» **The tasks**:
- 1) Answer these about the project description:
(a) Who is the supervisor?
(b) Which two models are used in the comparison experiments?
(c) What kind of voting does the ensemble use?
- 2) Quote the records starting with the line that contains "family: Plantaginaceae" and going on through the last line of the records.

» **Excerpt**:
┏━━

Project Reference: CS40

Student’s Name: Samuel Dugmore

Project title: Using class decomposition and Decision Trees to implement machine ensemble learning

Course Title: Computer Science

Supervisor’s Name: Shadi Basurra

To create an ensemble machine learning, Python-based classifier that utilises class decomposition and decision trees.

This project is presenting a new method of machine learning classification and will utilise class decomposition and ensemble learning. The algorithm is going to train each estimator in the ensemble with training data that has had each class decomposed into a random number of subclasses. Randomising the number of subclasses that each estimator sees is hoped to reduce the over-fitting of data because the number of subclasses has not been picked for the data specifically. Also, training the estimators with random numbers of subclasses will ensure they look at data differently and thus reducing the bias towards one class. To test this new method, experiments are carried out against XGBoost and Random Forest models where all three methods have equal number of estimators in the ensemble.

“The innovative aspects of the new algorithm is that it will use class decomposition in a new way, by randomising the number of sub classes generated from the training data that each tree will be trained on. This is to help create less class bias in datasets.
Another benefit is that by using majority voting in the ensemble, an overall judgement is made about the class and using a slightly weaker classifier, decision trees, to make this ensemble boosts their accuracy by using many of them together. ”

┗━━

» **Extracted information**:
┏━━

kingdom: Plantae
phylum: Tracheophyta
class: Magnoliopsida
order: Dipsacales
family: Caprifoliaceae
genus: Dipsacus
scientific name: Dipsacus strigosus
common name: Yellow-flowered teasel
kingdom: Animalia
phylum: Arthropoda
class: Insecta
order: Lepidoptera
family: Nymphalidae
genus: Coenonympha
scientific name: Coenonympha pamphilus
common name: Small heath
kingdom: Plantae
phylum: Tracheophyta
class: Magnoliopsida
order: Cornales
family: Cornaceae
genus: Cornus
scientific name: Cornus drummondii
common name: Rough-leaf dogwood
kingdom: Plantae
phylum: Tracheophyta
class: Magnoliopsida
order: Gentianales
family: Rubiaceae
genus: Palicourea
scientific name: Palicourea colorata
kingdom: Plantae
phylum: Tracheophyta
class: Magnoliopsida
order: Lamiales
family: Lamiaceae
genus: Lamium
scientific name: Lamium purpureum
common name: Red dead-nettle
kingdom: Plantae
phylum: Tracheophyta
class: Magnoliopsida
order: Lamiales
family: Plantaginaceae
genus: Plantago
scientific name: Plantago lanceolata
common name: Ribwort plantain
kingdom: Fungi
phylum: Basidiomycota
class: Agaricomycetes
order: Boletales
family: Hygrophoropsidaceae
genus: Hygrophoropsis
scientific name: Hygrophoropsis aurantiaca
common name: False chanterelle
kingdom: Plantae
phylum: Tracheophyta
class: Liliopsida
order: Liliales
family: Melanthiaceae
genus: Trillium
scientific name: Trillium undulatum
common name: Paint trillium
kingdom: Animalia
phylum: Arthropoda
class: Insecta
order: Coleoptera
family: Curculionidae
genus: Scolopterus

┗━━

» **Answers**:
- 1)
(a) Shadi Basurra
(b) XGBoost and Random Forest
(c) Majority voting

- 2)
family: Plantaginaceae
genus: Plantago
scientific name: Plantago lanceolata
common name: Ribwort plantain
kingdom: Fungi
phylum: Basidiomycota
class: Agaricomycetes
order: Boletales
family: Hygrophoropsidaceae
genus: Hygrophoropsis
scientific name: Hygrophoropsis aurantiaca
common name: False chanterelle
kingdom: Plantae
phylum: Tracheophyta
class: Liliopsida
order: Liliales
family: Melanthiaceae
genus: Trillium
scientific name: Trillium undulatum
common name: Paint trillium
kingdom: Animalia
phylum: Arthropoda
class: Insecta
order: Coleoptera
family: Curculionidae
genus: Scolopterus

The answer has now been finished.